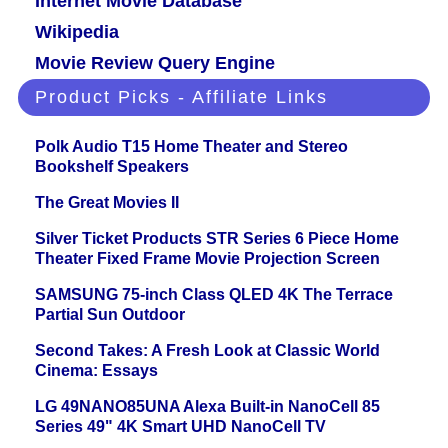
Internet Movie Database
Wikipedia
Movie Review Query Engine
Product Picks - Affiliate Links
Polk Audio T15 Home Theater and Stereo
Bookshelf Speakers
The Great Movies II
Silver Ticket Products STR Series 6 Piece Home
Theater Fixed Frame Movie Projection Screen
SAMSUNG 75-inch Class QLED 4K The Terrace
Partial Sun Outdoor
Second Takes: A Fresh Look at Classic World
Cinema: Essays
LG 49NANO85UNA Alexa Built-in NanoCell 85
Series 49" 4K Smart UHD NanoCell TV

####

== Directions ==
Report all lines above with "Series".

== Answer box ==
Silver Ticket Products STR Series 6 Piece Home
Series 49" 4K Smart UHD NanoCell TV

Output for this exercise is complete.